* Study text
------------------------------------------------------------------------
History · Generations

Nissan Skyline GT-R

A Complete History — R32, R33, R34 & R35 Generations, Motorsport Record & Current Values

Few car nameplates carry the weight of the Skyline GT-R. Not in the way a Ferrari prancing horse carries prestige, or a Porsche 911 carries refinement, but in the way a dynasty carries history — imperfectly, sometimes controversially, always consequentially. The Skyline name traces back to 1957 and an entirely separate company. The GT-R suffix arrived twelve years later and rewrote Japanese motorsport. The combination of the two, through four road-going generations, created a lineage so freighted with engineering ambition and cultural meaning that even now, enthusiasts argue about it with the intensity of a theological dispute.

The R34 GT-R is the focal point of that argument. It arrived in 1999, sold for roughly three years, and was produced in numbers so small — approximately 11,500 units — that it was effectively rare the moment production ceased. Import restrictions in the United States turned scarcity into mythology. Clean R34 GT-Rs now trade north of USD $200,000. That is not hype. That is the market pricing in sixty years of accumulated meaning.

What makes the Skyline GT-R remarkable is that the mythology is entirely earned. Every generation — R32, R33, R34, and the later R35 — was genuinely, measurably extraordinary by the standards of its time. This is not a story about marketing or nostalgia. It is a story about engineers who took a dormant name and, generation by generation, built something the world had not seen before.


What Is the History of the Nissan Skyline Before the GT-R?

The Skyline did not begin as a Nissan. It began as a Prince. Prince Motor Company, a small Japanese automaker born from the postwar aviation industry, launched the original Skyline in 1957 as a compact luxury saloon with independent front suspension — sophisticated for its era. In 1964, the Prince Skyline GT famously competed against a Ferrari 250GTO at the Japan Grand Prix. The Skyline didn't win, but it finished ahead of more powerful machinery, and the image of a Japanese car trading corners with the Italian establishment stuck in the national consciousness.

In 1966, Prince Motor Company merged with Nissan. The Skyline nameplate survived the transition, and so did the performance ambitions. The first truly legendary chapter opened in 1969 with the Nissan Skyline GT-R — chassis code KPGC10, now known universally as the Hakosuka, meaning "box-shaped Skyline." Fitted with a 2.0-litre DOHC S20 inline-six developed directly from the Prince R380 racing car, it proceeded to win 52 consecutive races in Japan's premier touring car series.

The Kenmeri GT-R arrived in 1972 — KPGC110 — and lasted barely four months. Tightening emissions regulations made the high-revving S20 engine impossible to certify. Nissan built just 197 units before pulling the plug, making the Kenmeri the rarest and most coveted of the early GT-Rs. The GT-R badge then went dark for sixteen years. The Skyline nameplate continued as a well-regarded sports saloon, but without the GT-R suffix, without the motorsport firepower. The bloodline ran quietly, waiting.
------------------------------------------------------------------------
* Dataset records
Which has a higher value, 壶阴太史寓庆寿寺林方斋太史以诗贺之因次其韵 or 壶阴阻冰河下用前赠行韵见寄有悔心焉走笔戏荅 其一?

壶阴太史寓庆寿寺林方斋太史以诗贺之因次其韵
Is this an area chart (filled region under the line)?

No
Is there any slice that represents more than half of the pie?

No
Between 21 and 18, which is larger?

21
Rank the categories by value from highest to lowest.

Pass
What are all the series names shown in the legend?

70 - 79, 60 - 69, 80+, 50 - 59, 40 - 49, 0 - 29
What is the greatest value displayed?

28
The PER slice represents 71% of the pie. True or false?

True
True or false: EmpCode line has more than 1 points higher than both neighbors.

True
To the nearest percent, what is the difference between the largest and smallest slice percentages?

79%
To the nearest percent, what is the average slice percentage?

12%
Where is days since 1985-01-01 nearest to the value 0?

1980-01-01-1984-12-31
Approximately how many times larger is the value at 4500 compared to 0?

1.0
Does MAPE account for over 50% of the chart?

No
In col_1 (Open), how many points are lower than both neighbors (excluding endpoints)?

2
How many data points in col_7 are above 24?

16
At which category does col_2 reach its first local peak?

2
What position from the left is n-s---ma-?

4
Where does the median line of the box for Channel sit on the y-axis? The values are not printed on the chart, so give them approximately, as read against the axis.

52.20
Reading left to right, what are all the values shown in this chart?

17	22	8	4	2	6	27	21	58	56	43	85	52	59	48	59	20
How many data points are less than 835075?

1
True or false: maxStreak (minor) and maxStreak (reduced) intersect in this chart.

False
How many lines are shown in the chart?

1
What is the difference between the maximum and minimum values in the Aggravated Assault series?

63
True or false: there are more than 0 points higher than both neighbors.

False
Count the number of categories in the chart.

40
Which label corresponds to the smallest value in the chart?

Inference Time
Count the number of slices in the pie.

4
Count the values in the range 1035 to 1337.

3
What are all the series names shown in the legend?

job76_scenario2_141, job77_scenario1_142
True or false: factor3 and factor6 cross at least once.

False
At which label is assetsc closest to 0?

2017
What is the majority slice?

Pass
------------------------------------------------------------------------
* Brief
Please decide whether each statement agrees with the Skyline GT-R history, answering yes or no and quoting the text's deciding words. (a) Prince Motor Company merged with Nissan in 1966. (b) The Prince Skyline GT beat the Ferrari 250GTO at the 1964 Japan Grand Prix. (c) The Kenmeri GT-R stayed in production for about a year. The listing was taken from a different source than the Skyline GT-R history.

* Your response
(a) Yes: "In 1966, Prince Motor Company merged with Nissan."
(b) No: "The Skyline didn't win, but it finished ahead of more powerful machinery"
(c) No: "The Kenmeri GT-R arrived in 1972 — KPGC110 — and lasted barely four months."